According to a report released in November 2014 by the Institute for College Access and Success, 69 percent of students who graduated from private or public nonprofit colleges in 2013 did so with debt from student loans. The average borrower owed $28,400, a two percent increase from the year before. Regrettably for students in the granite state, New Hampshire topped the report’s list of “high-debt states,” with average student loan debt at a whopping $32,975 — right around the average price of a brand new car.

The situation was not always this bleak for incoming students. Consider the 1981 to 1982 school year, when many of the parents of current students went to college. According to the National Center for Education Statistics, a federal organization that collects and analyzes data on American education, the average yearly cost of tuition, room and board and various fees at a four-year institution was $9,554 in 2011 to 2012 dollars. A full-time summer job paying minimum wage — $3.35 per hour at the time, or about $8.61 in today’s dollars – could cover nearly half of a college student’s expenses for the year. If that student worked part-time for the rest of the year, she could pay the full price herself — without the need for loans, financial aid or family assistance.

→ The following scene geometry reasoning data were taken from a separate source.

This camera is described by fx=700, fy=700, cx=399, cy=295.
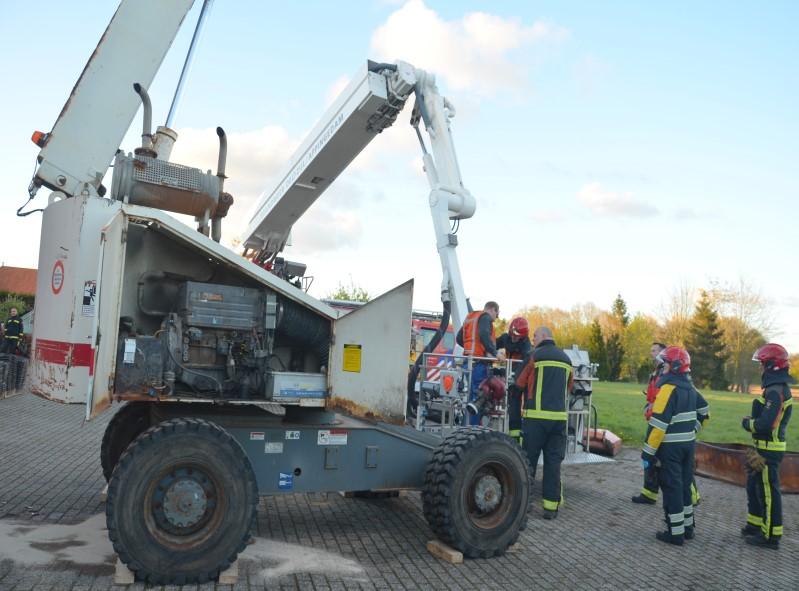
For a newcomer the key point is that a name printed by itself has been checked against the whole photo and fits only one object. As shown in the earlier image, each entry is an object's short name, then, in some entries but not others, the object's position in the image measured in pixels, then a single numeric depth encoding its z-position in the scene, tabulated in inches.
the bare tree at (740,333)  2159.2
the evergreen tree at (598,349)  2060.8
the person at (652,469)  320.5
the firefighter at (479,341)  339.6
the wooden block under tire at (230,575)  191.9
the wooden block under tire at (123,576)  184.7
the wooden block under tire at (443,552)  223.9
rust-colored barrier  390.0
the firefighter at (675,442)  270.1
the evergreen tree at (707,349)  2066.9
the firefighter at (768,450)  276.2
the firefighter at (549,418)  293.7
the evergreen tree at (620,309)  2682.1
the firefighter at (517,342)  352.8
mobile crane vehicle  187.5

In the 33 years since, the possibility of paying your way through college has become a pipe dream. The average cost of tuition and room and board has more than doubled while the minimum wage in inflation-corrected dollars has stagnated. Without a generous financial aid program or a family with the available funds and willingness to foot the bill, accumulating thousands of dollars of debt is the only option remaining for students seeking a four-year diploma.

According to an article by Cornell economist Ronald Ehrenberg, there are several independent pressures pushing college costs upward, including federal policies that reduce financial aid and shared governance between administrators and trustees that makes overspending easy. Ehrenberg also mentions the rankings rat race, in which many colleges fund just about anything to get ahead of their peers — even to the point of parody. At Texas Tech University, for instance, $8.4 million was blown on a water recreation complex.

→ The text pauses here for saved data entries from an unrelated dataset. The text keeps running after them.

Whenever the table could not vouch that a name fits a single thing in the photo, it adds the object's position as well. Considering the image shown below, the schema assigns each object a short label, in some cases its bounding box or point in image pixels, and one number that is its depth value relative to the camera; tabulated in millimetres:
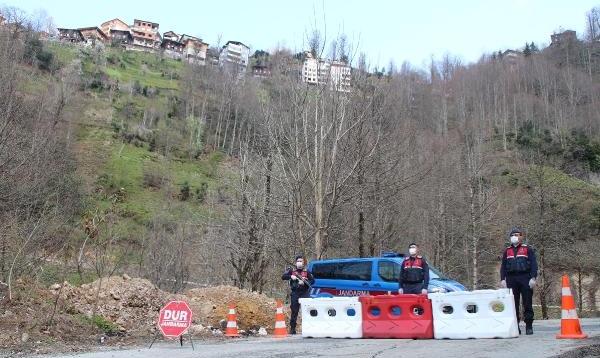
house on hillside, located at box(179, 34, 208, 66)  137750
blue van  15159
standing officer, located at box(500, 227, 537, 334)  10445
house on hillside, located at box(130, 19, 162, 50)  142375
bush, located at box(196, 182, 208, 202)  57119
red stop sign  9773
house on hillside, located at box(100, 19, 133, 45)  132250
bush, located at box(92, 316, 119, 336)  11961
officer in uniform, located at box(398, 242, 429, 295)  11781
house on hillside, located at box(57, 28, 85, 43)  107156
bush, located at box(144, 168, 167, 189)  59812
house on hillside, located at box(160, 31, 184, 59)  140000
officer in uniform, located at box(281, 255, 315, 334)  13906
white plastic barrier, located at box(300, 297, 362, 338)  11406
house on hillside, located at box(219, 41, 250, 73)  99262
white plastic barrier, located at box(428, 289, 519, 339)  9875
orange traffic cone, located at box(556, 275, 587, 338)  9461
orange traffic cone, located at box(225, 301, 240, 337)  13156
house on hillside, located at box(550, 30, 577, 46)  93375
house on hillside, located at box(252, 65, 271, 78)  95175
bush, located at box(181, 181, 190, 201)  57475
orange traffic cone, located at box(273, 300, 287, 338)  13109
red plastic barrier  10633
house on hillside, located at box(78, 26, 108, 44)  119525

This kind of arms race harms everyone. Students are lured into four years of school that many will spend decades of their life paying off. Colleges, by increasing expenditures rather than efficiency, lose sight of their primary purpose — to educate, not to serve as a glorified four-year resort for 20-year-olds.

A government mandate that requires colleges to publish hard numbers on student debt is one way of increasing awareness of loan debt among prospective students, and it may incentivize colleges to cut costs and improve aid. As the Institute for College Access and Success report notes, average debt varies widely across schools and states. If every university were to publish the average debt of students in each income bracket, affordable schools would become more visible and attractive, while the schools that saddle its students with a disproportionate amount of debt would likely be viewed as sharks rather than respectable institutions.

The pieces are already in place to carry this out. In 2013, President Barack Obama rolled out a college scorecard website that displays information on student borrowing rates. The data, however, is too crude to be useful. Look up Dartmouth’s scorecard, for instance, and all you will find about student debt is the median borrowing amount and the loan default rate. Of far greater use to prospective students would be a detailed breakdown of the relationship between loan debt and parental income.

Higher education is a high-stakes marketplace — the student buyers make a decision that will affect the rest of their lives. If they will be required to swap a sizeable slice of their future income to attend a school with a water park, they should know that going in, not 10 years down the road when debt collectors come knocking on their door.